Stored items
═══

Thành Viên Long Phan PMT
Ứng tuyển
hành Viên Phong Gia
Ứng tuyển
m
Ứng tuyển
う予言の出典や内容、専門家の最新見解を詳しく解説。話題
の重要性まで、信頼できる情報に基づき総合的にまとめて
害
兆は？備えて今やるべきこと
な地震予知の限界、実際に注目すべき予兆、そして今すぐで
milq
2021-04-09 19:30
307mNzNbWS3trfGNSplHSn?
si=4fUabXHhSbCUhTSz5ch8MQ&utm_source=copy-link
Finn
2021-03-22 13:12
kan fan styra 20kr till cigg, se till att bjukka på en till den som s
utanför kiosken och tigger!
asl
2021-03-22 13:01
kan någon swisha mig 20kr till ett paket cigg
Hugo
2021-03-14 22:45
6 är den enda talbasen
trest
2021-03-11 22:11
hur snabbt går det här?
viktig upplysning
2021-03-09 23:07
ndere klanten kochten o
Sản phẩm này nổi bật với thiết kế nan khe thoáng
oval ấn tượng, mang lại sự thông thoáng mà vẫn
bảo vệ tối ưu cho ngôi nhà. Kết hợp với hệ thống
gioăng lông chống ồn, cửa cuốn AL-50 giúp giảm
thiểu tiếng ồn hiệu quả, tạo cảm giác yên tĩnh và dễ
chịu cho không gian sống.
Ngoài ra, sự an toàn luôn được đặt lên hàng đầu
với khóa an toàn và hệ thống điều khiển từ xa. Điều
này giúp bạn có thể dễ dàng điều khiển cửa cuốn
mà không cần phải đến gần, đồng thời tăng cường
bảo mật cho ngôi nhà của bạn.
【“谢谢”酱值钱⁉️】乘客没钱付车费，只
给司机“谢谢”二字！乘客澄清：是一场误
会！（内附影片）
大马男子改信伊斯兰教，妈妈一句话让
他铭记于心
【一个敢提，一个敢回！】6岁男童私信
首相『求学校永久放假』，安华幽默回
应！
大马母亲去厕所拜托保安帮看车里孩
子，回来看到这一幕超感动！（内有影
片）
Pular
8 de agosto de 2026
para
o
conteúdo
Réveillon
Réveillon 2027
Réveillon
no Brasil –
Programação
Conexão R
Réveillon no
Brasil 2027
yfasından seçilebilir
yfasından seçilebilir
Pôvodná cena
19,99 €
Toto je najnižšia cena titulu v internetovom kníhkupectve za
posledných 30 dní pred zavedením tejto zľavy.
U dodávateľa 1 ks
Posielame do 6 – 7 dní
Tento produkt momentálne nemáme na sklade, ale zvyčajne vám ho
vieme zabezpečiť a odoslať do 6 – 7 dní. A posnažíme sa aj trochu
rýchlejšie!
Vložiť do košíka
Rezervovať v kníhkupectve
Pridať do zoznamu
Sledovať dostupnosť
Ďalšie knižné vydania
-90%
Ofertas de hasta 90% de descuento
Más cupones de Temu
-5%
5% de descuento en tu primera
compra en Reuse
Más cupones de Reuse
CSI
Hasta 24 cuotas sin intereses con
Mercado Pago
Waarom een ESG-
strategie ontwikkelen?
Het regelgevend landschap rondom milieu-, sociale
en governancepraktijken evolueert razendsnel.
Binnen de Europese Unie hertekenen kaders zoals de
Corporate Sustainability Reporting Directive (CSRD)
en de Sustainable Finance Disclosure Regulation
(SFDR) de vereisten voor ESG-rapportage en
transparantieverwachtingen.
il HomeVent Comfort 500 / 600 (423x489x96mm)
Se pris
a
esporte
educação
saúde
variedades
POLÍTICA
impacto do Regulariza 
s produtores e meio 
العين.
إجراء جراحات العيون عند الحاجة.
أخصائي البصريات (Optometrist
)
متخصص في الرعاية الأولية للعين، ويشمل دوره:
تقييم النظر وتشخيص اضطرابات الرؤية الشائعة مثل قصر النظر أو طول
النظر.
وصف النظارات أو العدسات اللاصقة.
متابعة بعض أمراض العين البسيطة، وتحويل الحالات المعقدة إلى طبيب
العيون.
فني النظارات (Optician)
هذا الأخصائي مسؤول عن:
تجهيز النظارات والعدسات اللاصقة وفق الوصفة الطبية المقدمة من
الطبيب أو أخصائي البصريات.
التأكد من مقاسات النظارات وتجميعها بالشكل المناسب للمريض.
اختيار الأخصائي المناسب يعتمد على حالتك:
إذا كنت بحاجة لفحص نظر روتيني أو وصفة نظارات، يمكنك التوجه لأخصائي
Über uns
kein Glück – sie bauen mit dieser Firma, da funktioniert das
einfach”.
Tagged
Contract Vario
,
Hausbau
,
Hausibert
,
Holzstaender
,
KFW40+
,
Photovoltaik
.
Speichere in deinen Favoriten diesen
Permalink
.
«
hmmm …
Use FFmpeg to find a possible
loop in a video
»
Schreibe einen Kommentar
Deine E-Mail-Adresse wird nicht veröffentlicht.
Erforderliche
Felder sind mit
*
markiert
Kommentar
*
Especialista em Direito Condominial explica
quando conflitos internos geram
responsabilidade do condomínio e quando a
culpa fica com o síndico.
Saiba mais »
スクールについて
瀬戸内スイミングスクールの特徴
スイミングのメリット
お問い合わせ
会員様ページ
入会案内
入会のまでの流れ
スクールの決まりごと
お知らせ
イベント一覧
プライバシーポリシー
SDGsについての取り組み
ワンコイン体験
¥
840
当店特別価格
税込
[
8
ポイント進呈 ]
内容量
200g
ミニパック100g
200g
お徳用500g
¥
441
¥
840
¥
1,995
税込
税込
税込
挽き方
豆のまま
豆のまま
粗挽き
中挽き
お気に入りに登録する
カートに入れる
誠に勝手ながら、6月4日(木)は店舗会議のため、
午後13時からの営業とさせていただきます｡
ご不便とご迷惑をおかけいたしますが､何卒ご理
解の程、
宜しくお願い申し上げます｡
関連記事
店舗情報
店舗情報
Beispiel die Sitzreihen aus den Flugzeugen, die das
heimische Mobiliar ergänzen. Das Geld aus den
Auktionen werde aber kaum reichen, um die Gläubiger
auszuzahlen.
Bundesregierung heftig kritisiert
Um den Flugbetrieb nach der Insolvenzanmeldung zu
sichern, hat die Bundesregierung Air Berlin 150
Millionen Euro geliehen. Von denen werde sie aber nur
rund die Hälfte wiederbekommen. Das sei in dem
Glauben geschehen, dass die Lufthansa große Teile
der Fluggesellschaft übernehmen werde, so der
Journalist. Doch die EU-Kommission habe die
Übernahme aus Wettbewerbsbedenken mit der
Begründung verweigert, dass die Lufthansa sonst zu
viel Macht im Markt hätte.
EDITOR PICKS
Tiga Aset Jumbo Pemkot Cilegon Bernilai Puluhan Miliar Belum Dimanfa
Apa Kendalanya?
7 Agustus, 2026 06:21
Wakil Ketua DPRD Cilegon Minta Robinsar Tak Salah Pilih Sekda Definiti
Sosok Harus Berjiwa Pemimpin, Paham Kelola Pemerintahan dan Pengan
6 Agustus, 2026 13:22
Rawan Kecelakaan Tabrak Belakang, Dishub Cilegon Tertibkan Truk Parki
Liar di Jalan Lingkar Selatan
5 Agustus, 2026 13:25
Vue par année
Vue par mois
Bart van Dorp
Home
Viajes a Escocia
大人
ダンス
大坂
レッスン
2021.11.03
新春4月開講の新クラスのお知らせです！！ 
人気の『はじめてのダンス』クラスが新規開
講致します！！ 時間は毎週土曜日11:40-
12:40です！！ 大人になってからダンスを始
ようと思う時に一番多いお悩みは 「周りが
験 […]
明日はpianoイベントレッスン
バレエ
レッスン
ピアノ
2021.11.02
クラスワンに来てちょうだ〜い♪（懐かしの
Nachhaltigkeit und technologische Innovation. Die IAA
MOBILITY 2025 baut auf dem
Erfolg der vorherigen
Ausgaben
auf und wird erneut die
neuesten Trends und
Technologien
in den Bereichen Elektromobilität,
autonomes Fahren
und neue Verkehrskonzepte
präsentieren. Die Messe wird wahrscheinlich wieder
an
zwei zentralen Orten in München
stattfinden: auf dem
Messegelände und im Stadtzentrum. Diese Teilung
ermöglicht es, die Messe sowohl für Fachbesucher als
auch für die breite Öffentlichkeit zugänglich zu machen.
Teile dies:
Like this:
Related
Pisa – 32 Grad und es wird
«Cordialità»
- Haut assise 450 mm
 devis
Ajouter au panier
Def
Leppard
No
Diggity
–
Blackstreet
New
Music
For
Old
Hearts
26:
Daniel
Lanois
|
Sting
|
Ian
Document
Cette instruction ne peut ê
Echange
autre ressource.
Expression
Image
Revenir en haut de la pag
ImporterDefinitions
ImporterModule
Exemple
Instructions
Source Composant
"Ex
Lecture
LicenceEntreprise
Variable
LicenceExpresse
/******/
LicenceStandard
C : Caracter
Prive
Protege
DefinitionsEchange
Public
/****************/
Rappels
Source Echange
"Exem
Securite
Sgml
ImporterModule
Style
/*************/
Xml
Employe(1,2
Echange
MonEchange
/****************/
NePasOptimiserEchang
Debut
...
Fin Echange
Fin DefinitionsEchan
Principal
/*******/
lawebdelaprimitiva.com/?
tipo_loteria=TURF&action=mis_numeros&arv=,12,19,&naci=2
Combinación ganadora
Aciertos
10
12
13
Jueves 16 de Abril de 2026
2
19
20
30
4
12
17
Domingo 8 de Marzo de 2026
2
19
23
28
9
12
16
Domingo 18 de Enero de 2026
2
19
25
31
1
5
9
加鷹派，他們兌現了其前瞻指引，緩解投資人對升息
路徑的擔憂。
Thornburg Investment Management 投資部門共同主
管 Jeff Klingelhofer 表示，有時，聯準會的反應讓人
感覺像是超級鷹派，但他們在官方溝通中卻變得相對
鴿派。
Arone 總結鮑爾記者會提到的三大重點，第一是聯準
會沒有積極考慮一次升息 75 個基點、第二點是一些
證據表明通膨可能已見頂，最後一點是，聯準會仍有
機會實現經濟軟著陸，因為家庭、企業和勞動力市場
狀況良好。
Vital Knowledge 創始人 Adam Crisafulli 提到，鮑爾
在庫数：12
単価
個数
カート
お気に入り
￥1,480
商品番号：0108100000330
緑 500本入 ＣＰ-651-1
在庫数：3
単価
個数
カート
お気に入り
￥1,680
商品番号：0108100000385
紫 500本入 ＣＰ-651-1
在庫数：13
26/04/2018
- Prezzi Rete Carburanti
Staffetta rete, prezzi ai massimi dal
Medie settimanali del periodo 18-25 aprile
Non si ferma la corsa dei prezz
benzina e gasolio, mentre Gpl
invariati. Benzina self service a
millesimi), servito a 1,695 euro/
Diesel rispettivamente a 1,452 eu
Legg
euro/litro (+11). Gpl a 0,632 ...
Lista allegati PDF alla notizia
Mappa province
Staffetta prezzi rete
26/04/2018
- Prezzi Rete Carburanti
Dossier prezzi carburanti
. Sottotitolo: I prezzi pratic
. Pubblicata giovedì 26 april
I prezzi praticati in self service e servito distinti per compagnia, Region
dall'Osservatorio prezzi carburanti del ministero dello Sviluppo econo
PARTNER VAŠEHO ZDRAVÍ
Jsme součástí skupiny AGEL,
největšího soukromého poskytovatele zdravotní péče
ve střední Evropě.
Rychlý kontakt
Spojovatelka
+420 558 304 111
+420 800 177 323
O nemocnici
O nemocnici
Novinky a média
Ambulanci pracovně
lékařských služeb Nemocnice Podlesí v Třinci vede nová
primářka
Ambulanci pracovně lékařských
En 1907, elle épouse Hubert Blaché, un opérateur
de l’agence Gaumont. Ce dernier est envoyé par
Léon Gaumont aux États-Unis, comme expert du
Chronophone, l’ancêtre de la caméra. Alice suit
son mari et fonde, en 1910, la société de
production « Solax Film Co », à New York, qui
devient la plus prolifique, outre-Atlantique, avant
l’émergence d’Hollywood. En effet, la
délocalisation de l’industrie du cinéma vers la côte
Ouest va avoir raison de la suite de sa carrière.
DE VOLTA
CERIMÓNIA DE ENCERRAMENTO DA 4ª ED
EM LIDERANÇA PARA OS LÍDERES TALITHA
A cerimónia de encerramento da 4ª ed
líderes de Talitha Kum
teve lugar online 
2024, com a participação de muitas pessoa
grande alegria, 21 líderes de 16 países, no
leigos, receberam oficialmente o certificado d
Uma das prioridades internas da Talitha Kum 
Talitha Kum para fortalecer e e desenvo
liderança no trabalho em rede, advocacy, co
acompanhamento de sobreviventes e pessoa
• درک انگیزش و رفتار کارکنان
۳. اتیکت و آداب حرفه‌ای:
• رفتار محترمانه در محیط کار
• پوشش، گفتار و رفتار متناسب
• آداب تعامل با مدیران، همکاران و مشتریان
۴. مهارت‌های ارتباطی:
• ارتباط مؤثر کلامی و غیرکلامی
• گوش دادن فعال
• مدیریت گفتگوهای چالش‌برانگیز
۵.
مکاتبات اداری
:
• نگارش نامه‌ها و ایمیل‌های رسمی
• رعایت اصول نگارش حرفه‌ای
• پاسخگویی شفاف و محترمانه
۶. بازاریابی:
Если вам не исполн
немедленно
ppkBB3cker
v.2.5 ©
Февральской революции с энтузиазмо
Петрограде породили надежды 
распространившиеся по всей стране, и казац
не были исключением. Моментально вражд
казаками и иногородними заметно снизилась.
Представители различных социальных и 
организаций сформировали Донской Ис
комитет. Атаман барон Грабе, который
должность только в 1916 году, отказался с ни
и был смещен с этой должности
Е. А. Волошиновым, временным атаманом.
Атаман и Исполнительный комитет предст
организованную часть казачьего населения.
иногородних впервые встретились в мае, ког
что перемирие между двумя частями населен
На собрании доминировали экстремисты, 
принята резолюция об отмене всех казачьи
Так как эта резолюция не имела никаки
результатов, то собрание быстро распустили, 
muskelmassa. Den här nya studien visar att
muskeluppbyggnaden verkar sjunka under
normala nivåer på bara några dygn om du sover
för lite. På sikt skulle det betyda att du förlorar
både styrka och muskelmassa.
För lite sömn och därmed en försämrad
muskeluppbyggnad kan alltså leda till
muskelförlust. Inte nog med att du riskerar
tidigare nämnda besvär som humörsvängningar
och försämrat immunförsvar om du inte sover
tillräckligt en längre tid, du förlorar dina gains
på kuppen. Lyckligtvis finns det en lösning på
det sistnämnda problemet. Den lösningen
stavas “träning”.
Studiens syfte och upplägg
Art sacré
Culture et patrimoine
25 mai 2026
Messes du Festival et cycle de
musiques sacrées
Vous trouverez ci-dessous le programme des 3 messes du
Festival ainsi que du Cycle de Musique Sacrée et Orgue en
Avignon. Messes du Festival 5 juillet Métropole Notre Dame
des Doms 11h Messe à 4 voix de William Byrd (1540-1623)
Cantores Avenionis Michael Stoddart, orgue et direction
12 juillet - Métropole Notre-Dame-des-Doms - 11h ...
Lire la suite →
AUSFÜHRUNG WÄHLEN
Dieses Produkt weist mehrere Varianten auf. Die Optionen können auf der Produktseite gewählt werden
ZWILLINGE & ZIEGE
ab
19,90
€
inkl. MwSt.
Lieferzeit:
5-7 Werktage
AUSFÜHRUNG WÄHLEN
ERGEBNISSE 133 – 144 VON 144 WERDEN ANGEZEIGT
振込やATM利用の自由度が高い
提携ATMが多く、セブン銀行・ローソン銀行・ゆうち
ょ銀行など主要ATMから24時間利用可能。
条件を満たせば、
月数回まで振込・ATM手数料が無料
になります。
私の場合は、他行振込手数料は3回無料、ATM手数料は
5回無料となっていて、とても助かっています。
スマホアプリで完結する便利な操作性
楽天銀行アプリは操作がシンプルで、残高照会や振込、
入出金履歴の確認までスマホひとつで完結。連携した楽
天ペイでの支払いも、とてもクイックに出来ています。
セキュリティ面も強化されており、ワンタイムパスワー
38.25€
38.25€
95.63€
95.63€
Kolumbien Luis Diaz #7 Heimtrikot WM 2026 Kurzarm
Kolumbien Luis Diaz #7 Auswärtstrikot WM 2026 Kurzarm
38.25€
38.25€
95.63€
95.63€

═══

## WORK ORDER:
Go through the entries above and report every line in which the word "Gaumont" appears.

## ANSWER SPACE:
de l’agence Gaumont. Ce dernier est envoyé par
Léon Gaumont aux États-Unis, comme expert du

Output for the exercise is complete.